▶ **AIM OF THE TASK**:
Please write out, unchanged, the stretch of the rows below from the line containing "- ![](./icons/star.svg) Received" through the end of the rows.

+++ PROVIDED INFORMATION +++

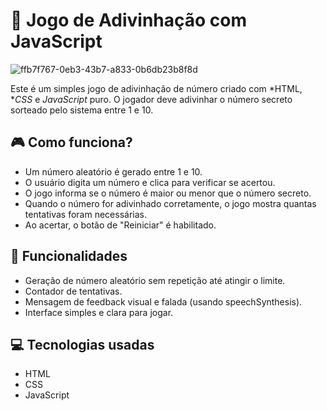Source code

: # 🔢 Jogo de Adivinhação com JavaScript

![ffb7f767-0eb3-43b7-a833-0b6db23b8f8d](https://github.com/user-attachments/assets/a105b0a9-763a-4c37-88fe-e4f95fa062ce)


Este é um simples jogo de adivinhação de número criado com *HTML, **CSS* e *JavaScript* puro. O jogador deve adivinhar o número secreto sorteado pelo sistema entre 1 e 10.

## 🎮 Como funciona?

- Um número aleatório é gerado entre 1 e 10.
- O usuário digita um número e clica para verificar se acertou.
- O jogo informa se o número é maior ou menor que o número secreto.
- Quando o número for adivinhado corretamente, o jogo mostra quantas tentativas foram necessárias.
- Ao acertar, o botão de "Reiniciar" é habilitado.

## 🧠 Funcionalidades

- Geração de número aleatório sem repetição até atingir o limite.
- Contador de tentativas.
- Mensagem de feedback visual e falada (usando speechSynthesis).
- Interface simples e clara para jogar.

## 💻 Tecnologias usadas

- HTML
- CSS
- JavaScript


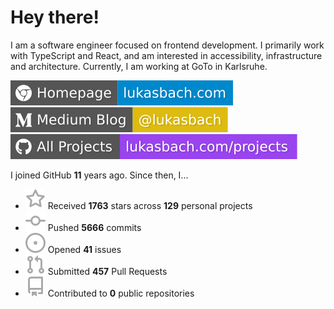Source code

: # Hey there!

I am a software engineer focused on frontend development. I primarily work with TypeScript and React, and am interested in accessibility, infrastructure and architecture. Currently, I am working at GoTo in Karlsruhe.

[![Homepage](./icons/homepage.svg)](https://lukasbach.com)
[![Medium Blog](./icons/medium.svg)](https://medium.com/@lukasbach)
[![My Projects](./icons/projects.svg)](https://lukasbach.com/projects)

I joined GitHub **11** years ago. Since then, I...

- ![](./icons/star.svg) Received **1763** stars across **129** personal projects
- ![](./icons/commit.svg) Pushed **5666** commits
- ![](./icons/issues.svg) Opened **41** issues
- ![](./icons/pr.svg) Submitted **457** Pull Requests
- ![](./icons/repo.svg) Contributed to **0** public repositories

+++

▶ **FINISHED TASK**:
- ![](./icons/star.svg) Received **1763** stars across **129** personal projects
- ![](./icons/commit.svg) Pushed **5666** commits
- ![](./icons/issues.svg) Opened **41** issues
- ![](./icons/pr.svg) Submitted **457** Pull Requests
- ![](./icons/repo.svg) Contributed to **0** public repositories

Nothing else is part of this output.